The brain and other metabolically-demanding organs are exquisitely sensitive to fluctuations in oxygen levels, as oxygen is essentially to generate cellular energy in the form of ATP. Oxygen deprivation (hypoxia or anoxia) occurs frequently as a consequence of premature birth, disease (e.g congenital heart disease, stroke, vascular occlusion, asthma, sleep apnea, etc), accident (choking, suffocation, head trauma, etc) or even under normal circumstances such as life at high altitude. Lack of oxygen can trigger cell death in the brain causing cognitive and motor malfunction or even death of the organism – with stroke ranking as the third leading cause of death in the US. In contrast to

the sensitivity of normal cells to oxygen deprivation, cancer cells in the core of solid tumors are resistant to low oxygen.
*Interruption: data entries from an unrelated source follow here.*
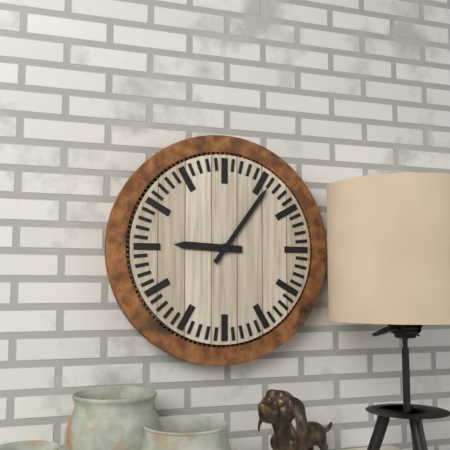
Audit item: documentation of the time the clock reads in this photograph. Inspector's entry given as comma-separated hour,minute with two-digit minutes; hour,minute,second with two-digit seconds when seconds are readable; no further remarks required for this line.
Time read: 9,06
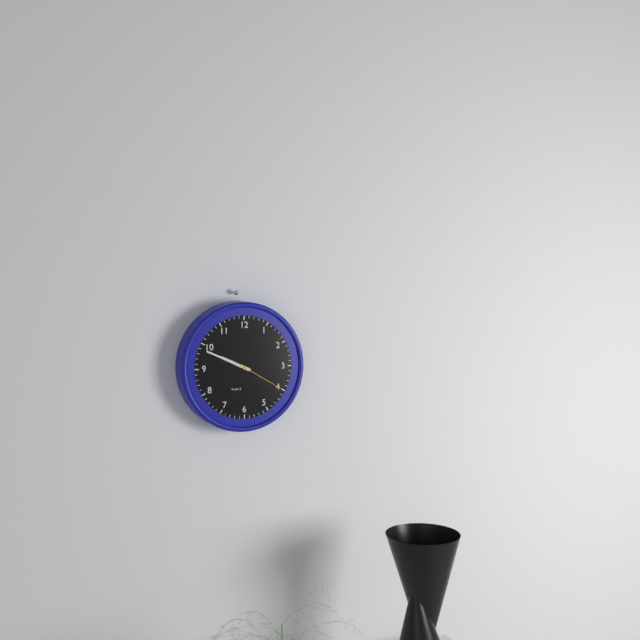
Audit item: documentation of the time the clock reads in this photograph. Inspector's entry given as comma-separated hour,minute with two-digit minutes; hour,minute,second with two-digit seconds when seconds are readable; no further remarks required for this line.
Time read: 9,49,20
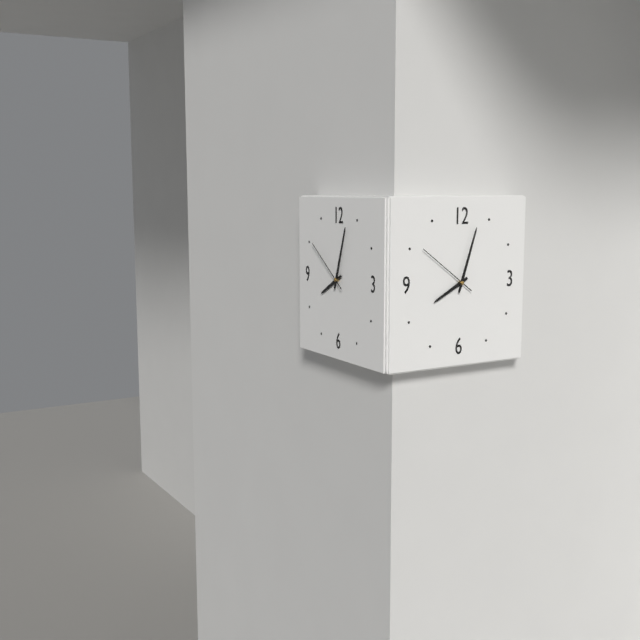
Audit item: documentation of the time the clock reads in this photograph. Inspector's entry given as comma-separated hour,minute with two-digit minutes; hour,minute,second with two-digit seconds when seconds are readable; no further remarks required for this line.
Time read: 8,03,51
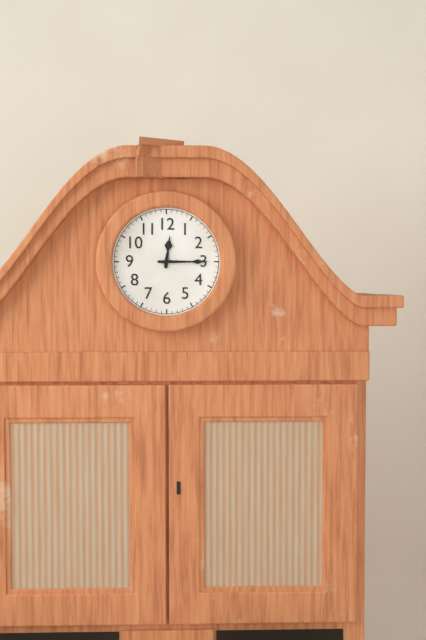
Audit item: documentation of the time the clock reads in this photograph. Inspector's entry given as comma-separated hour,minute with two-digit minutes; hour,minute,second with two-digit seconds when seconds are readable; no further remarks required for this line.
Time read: 12,15
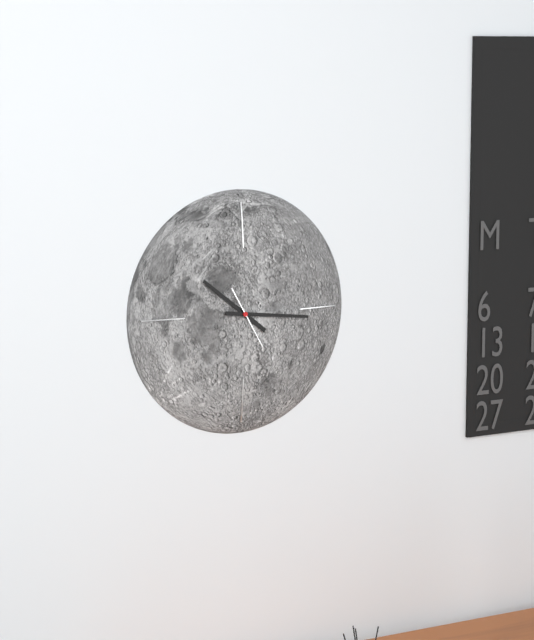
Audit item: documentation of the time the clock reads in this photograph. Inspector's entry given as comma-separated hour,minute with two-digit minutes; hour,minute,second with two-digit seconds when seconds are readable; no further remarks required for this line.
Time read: 10,16
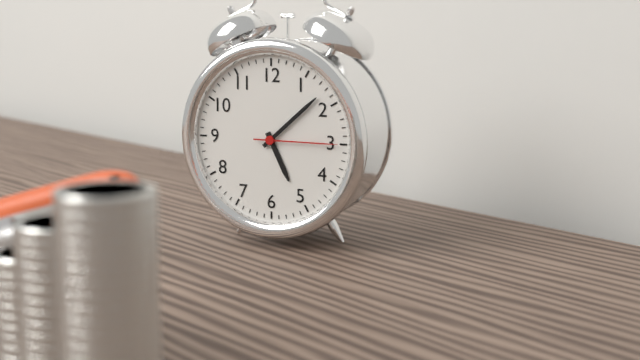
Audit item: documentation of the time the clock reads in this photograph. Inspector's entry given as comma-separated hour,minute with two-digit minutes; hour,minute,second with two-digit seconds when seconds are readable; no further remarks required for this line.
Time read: 5,08,15
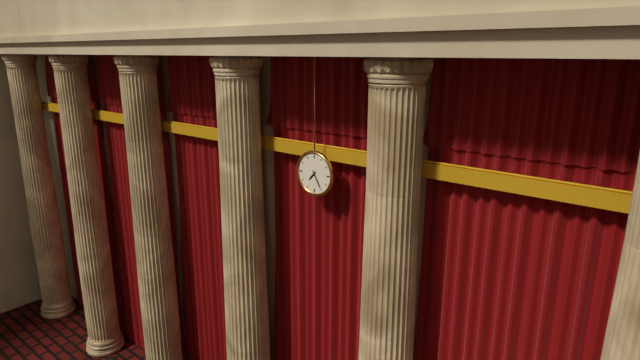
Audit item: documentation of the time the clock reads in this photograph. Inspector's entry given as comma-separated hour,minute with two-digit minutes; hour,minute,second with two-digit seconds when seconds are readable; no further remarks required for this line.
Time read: 7,25
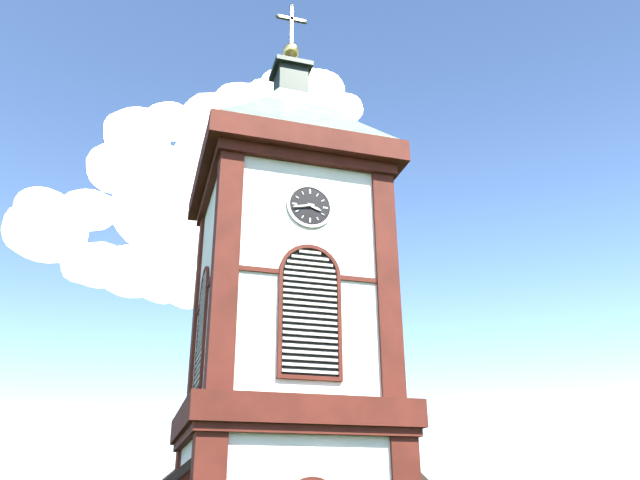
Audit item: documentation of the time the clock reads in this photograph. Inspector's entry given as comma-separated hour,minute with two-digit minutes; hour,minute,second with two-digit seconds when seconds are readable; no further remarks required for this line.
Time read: 3,43
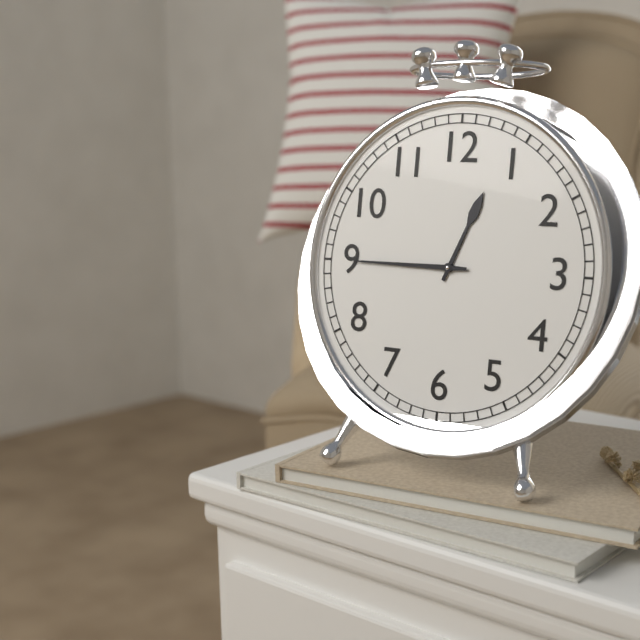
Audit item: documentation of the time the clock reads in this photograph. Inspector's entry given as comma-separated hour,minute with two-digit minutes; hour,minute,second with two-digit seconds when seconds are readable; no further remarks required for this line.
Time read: 12,45
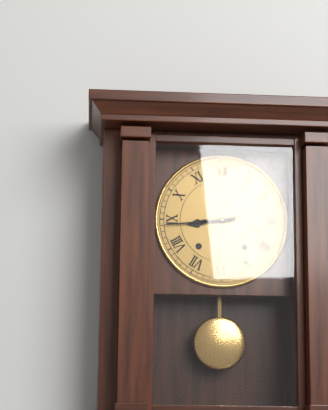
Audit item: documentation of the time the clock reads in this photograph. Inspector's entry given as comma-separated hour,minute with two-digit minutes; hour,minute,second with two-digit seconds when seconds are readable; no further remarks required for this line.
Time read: 8,44
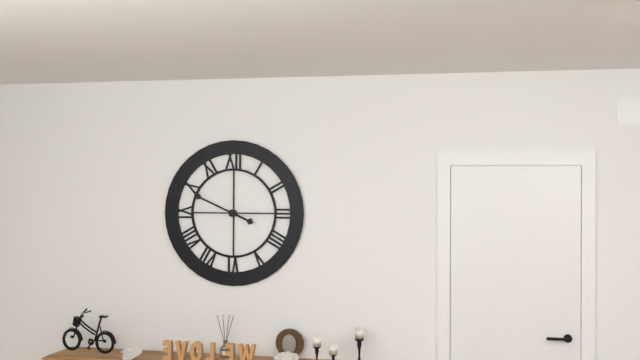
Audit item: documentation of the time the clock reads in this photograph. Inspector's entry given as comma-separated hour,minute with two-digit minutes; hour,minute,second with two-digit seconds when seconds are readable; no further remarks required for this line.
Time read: 3,49
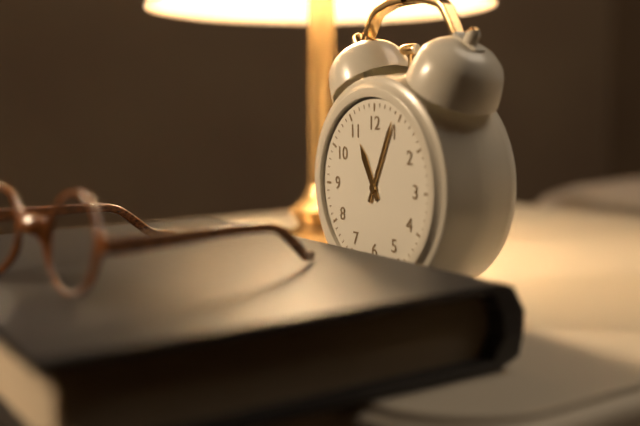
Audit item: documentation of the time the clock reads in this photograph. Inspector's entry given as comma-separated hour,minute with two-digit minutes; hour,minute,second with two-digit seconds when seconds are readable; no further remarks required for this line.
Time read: 11,04
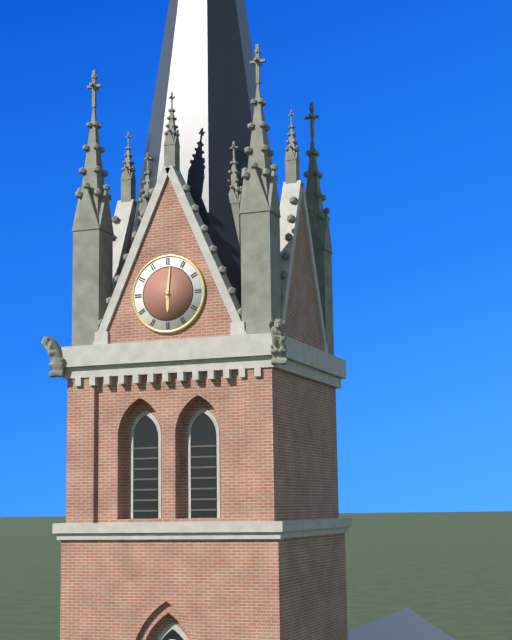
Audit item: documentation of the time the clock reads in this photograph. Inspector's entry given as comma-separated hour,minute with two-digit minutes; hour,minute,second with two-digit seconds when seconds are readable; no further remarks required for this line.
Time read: 6,01
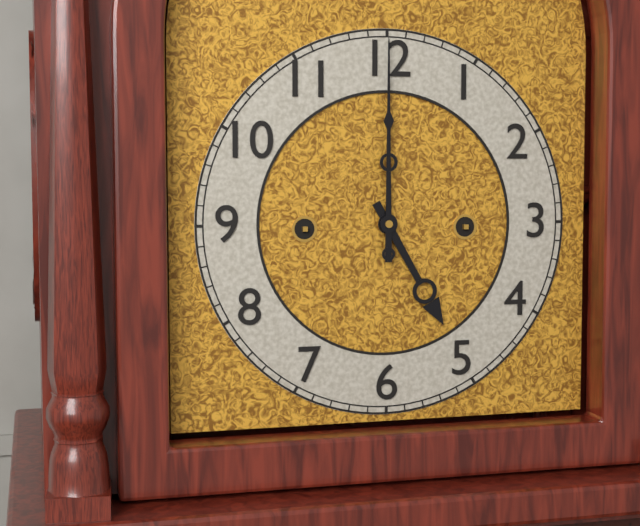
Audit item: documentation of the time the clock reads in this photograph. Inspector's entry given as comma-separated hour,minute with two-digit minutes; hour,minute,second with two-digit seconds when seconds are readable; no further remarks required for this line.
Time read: 5,00
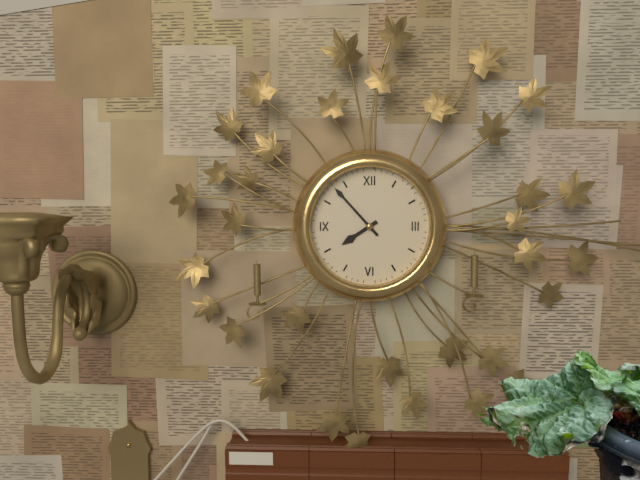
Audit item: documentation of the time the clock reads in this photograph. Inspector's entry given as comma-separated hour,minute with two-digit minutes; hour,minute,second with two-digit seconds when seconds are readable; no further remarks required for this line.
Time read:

This remarkable anoxia tolerance is also observed in several vertebrates, including zebrafish, that are known to survive oxygen deprivation for prolonged periods (ranging from several hours to a couple months). The mechanisms underlying anoxia tolerance are mostly unknown, however, it is thought that metabolic suppression and arrest of cellular activity (proliferation, migration, …) are key events (Fig 2).

Figure 2. Zebrafish arrest development in response to oxygen deprivation. Image obtained from Padilla and Roth, 2001.

A relatively new line of research in the Brewster lab aims to characterize the response to loss of – and re-introduction of oxygen in the hypoxia-tolerant zebrafish embryo. We have identified a family of molecules encoded by N-myc Downstream Regulated Genes (NDRGs), that play an essential role in the physiological adaptation of zebrafish brain cells and cells in other metabolically-demanding organs to low oxygen. We are interested in understanding how these genes are regulated at the transcriptional (Le et al., 2020 PREPRINT) and protein level by low oxygen and how they function to prevent hypoxic injury. Since humans are highly sensitive to fluctuations in oxygen, we are further interested in knowing whether NDRGs are differentially regulated in human cells and whether modulation of their activity can mitigate hypoxic injury.